Depending on the duration of bleeding, health problems can be judged:
- 1-9 minutes is the norm;
- 10-15 minutes – platelet dysfunction;
- more than 15 minutes – obvious pathology.
Bleeding time is recorded to measure the primary phase of hemostasis (attachment of platelets to damaged capillaries, and then their activation and aggregation). If a patient has a low platelet count or dysfunctional platelets, the blood may not begin to clot even after 15 minutes.
Progress of the procedure
To carry out this type of laboratory test, a small amount of capillary blood is taken from the patient's ring finger.
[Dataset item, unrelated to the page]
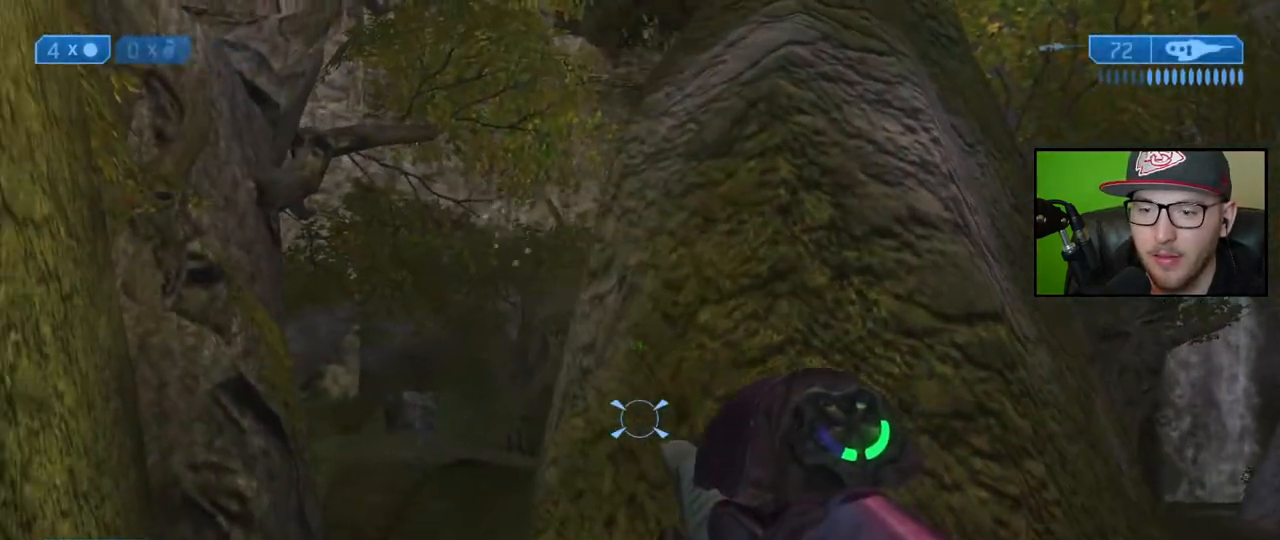
{"buttons": [], "left_stick": "up-left", "right_stick": "center", "events": [[33, "left_stick", "left"], [217, "left_stick", "up-left"], [317, "right_stick", "center"]]}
After introducing a scarifier (puncture), the first drop of blood is removed, as it may contain elements of tissue fluid and pathogenic microorganisms. The next drop is the material for research, which is placed in the so-called Panchenkov apparatus. During the test, a sample of capillary blood is placed in a glass capillary, which is subsequently tilted left and right. In parallel with this action, the laboratory doctor records the time that will be spent on the formation of a blood clot. The onset of this process is not difficult to determine, since the blood in the glass capillary begins to coagulate and stops moving.
In simple terms, we can say that Sukharev’s technique is aimed at assessing the interval between taking a blood sample and the beginning of the formation of a fibrin clot.